§ **Problem statement**: Give the data again exactly, without its images.

§ **Supplied data**:

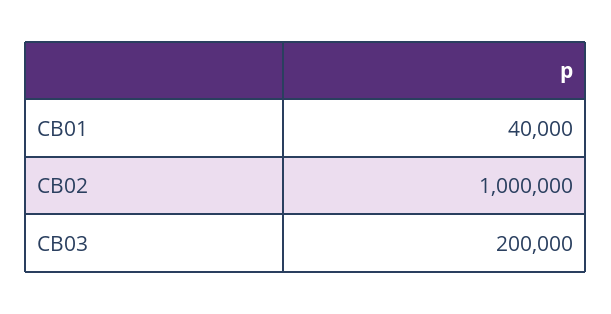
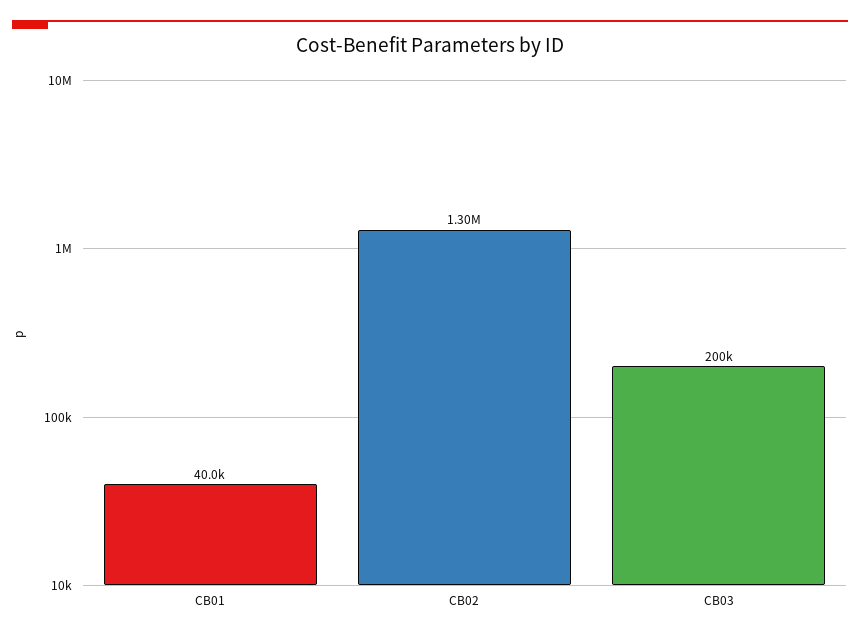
  {
    "CB01": 40000,
-   "CB02": 1000000,
+   "CB02": 1300000,
    "CB03": 200000
  }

§ **Exercise solution**:
  {
    "CB01": 40000,
-   "CB02": 1000000,
+   "CB02": 1300000,
    "CB03": 200000
  }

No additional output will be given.